Le processus parlementaire s’annonce long et l’aboutissement n’interviendra probablement pas avant 2025. Le sujet est sensible: si plusieurs sondages décrivent des Français majoritairement favorables à la légalisation d’une forme d’aide à mourir, cette perspective suscite l’opposition des cultes et d’un grand nombre de soignants. D’où le choix du président de s’exprimer simultanément dans un quotidien catholique, La Croix, et dans un autre de gauche, Libération, qui a souvent porté cette cause.
Maladie incurable avec pronostic vital engagé
Changer la loi sur la fin de vie de 2016, qui admet une «sédation profonde et continue» en cas de souffrances intolérables lorsque le pronostic vital est engagé à court terme, c’était une promesse de campagne d’Emmanuel Macron. A sa demande, une convention citoyenne, réunissant des Français tirés au sort, s’est prononcée au printemps 2023 dans un avis non contraignant pour l’ouverture d’une «aide active à mourir» sous conditions.
Le projet de loi, qui doit être transmis d’ici dix jours au Conseil d’Etat, «ouvre la possibilité de demander une aide à mourir sous certaines conditions strictes», explique le président. Cette possibilité concernera uniquement les majeurs, à condition qu’ils soient «capables d’un discernement plein et entier» – ce qui exclut par exemple les malades psychiatriques ou les cas d’Alzheimer –, atteints d’une pathologie «incurable» avec «pronostic vital engagé à court ou moyen terme», et subissant des souffrances «réfractaires» que l’on ne peut soulager.
Si un patient souhaite, dès lors, accéder à cette nouvelle «aide», il pourra en formuler la demande et recevra l’avis «collégial» de l’équipe médicale sous quinze jours. En cas d’avis favorable, il lui sera délivré une prescription, valable pendant trois mois, d’un produit létal qu’il pourra absorber seul. Ou, lorsqu’il est dans l’incapacité de le faire, notamment dans le cas de certaines maladies neurodégénératives comme la maladie de Charcot, avec l’assistance d’un membre du corps médical ou d’une personne volontaire qu’il aura désigné. La personne pourra «se rétracter à tout moment», précise le président.
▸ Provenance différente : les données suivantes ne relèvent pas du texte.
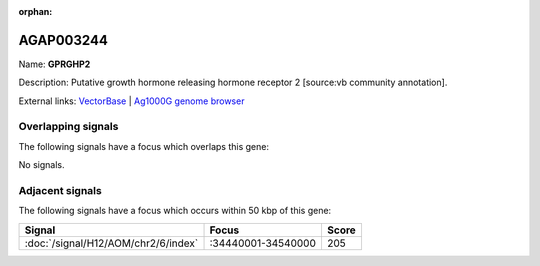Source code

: :orphan:

AGAP003244
=============



Name: **GPRGHP2**

Description: Putative growth hormone releasing hormone receptor 2 [source:vb community annotation].

External links:
`VectorBase <https://www.vectorbase.org/Anopheles_gambiae/Gene/Summary?g=AGAP003244>`_ |
`Ag1000G genome browser <https://www.malariagen.net/apps/ag1000g/phase1-AR3/index.html?genome_region=2R:34405986-34429426#genomebrowser>`_

Overlapping signals
-------------------

The following signals have a focus which overlaps this gene:



No signals.



Adjacent signals
----------------

The following signals have a focus which occurs within 50 kbp of this gene:



.. cssclass:: table-hover
.. csv-table::
    :widths: auto
    :header: Signal,Focus,Score

    :doc:`/signal/H12/AOM/chr2/6/index`,":34440001-34540000",205
    


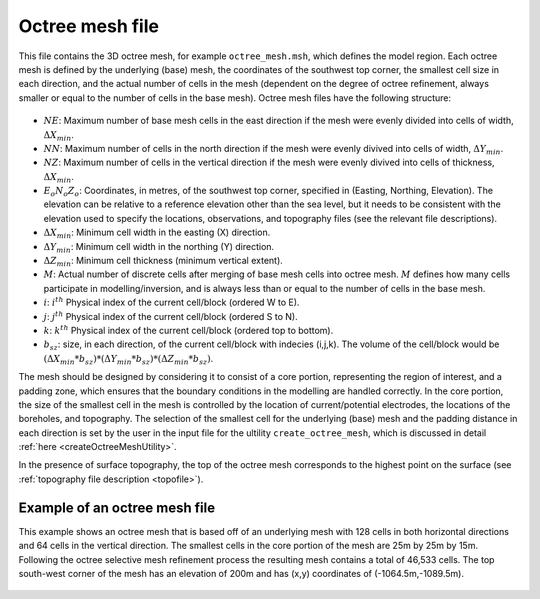 .. _octreemeshfile:

Octree mesh file
================

This file contains the 3D octree mesh, for example ``octree_mesh.msh``, which defines the model region. Each octree mesh is defined by the underlying (base) mesh, the coordinates of the southwest top corner, the smallest cell size in each direction, and the actual number of cells in the mesh (dependent on the degree of octree refinement, always smaller or equal to the number of cells in the base mesh). Octree mesh files have the following structure:

.. figure:: ../../images/octreemesh.PNG
        :figwidth: 75%
        :align: center

- :math:`NE`: Maximum number of base mesh cells in the east direction if the mesh were evenly divided into cells of width, :math:`\Delta X_{min}`.

- :math:`NN`: Maximum number of cells in the north direction if the mesh were evenly divived into cells of width,  :math:`\Delta Y_{min}`.

- :math:`NZ`: Maximum number of cells in the vertical direction if the mesh were evenly divived into cells of thickness, :math:`\Delta X_{min}`.

- :math:`E_o N_o Z_o`: Coordinates, in metres, of the southwest top corner, specified in (Easting, Northing, Elevation). The elevation can be relative to a reference elevation other than the sea level, but it needs to be consistent with the elevation used to specify the locations, observations, and topography files (see the relevant file descriptions).

- :math:`\Delta X_{min}`: Minimum cell width in the easting (X) direction.

- :math:`\Delta Y_{min}`: Minimum cell width in the northing (Y) direction.

- :math:`\Delta Z_{min}`: Minimum cell thickness (minimum vertical extent).

- :math:`M`: Actual number of discrete cells after merging of base mesh cells into octree mesh. :math:`M` defines how many cells participate in modelling/inversion, and is always less than or equal to the number of cells in the base mesh.

- :math:`i`: :math:`i^{th}` Physical index of the current cell/block (ordered W to E).

- :math:`j`: :math:`j^{th}` Physical index of the current cell/block (ordered S to N).

- :math:`k`: :math:`k^{th}` Physical index of the current cell/block (ordered top to bottom).

- :math:`b_{sz}`: size, in each direction, of the current cell/block with indecies (i,j,k). The volume of the cell/block would be :math:`(\Delta X_{min}*b_{sz})*(\Delta Y_{min}*b_{sz})*(\Delta Z_{min}*b_{sz})`. 

The mesh should be designed by considering it to consist of a core portion, representing the region of interest, and a padding zone, which ensures that the boundary conditions in the modelling are handled correctly. In the core portion, the size of the smallest cell in the mesh is controlled by the location of current/potential electrodes, the locations of the boreholes, and topography. The selection of the smallest cell for the underlying (base) mesh and the padding distance in each direction is set by the user in the input file for the ultility ``create_octree_mesh``, which is discussed in detail :ref:`here <createOctreeMeshUtility>`.

In the presence of surface topography, the top of the octree mesh corresponds to the highest point on the surface (see :ref:`topography file description <topofile>`).

Example of an octree mesh file
------------------------------

This example shows an octree mesh that is based off of an underlying mesh with 128 cells in both horizontal directions and 64 cells in the vertical direction. The smallest cells in the core portion of the mesh are 25m by 25m by 15m. Following the octree selective mesh refinement process the resulting mesh contains a total of 46,533 cells. The top south-west corner of the mesh has an elevation of 200m and has (x,y) coordinates of (-1064.5m,-1089.5m). 

.. figure:: ../../images/octreemeshexample.PNG
        :figwidth: 75%
        :align: center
Même si cet acte peut s’apparenter à une forme de suicide assisté, Emmanuel Macron assure avoir voulu éviter ce terme, ou celui d’euthanasie, car le «consentement» du patient est indispensable et «la décision médicale a son rôle à jouer», «avec des critères précis». Soucieux de ne pas heurter des sensibilités, notamment religieuses, le président français a assumé de «prendre le temps», affichant ses hésitations, organisant une convention citoyenne et multipliant les dîners à l’écoute des sommités de l’éthique, du monde médical et des cultes.
«Il y aura des oppositions»
«J’ai retenu de ces échanges cette crainte légitime qu’on assigne une valeur à la vie, qu’on laisse entendre qu’il y aurait des vies devenues inutiles. Non, jamais. Je crois que le texte lève les ambiguïtés», dit-il.
Le projet de loi inclura des mesures du plan décennal qui sera présenté fin mars pour renforcer les soins palliatifs, insuffisants en France de l’avis général. Le président a souhaité un seul texte «pour ne pas laisser penser que l’on fait l’aide à mourir parce que la société n’est pas capable de prendre soin». Une unité de soins palliatifs verra le jour dans chacun des 21 départements qui en sont toujours dépourvus. «Sur l’ensemble de la période, c’est un milliard d’euros de plus que nous allons y investir», en plus du 1,6 milliard actuellement consacré aux soins d’accompagnement, précise-t-il.
Le chef de l’Etat estime, dans l’entretien, que «des milliers de personnes et de familles attendent» cette évolution, mais il reconnaît aussi que cette loi ne pourra pas être «totalement» consensuelle. «Je ne suis pas naïf», «il y aura des oppositions», voire «des attaques violentes», «et il faudra tenir», insiste-t-il, tout en assurant que «ce cheminement démocratique exemplaire a permis de pacifier le débat».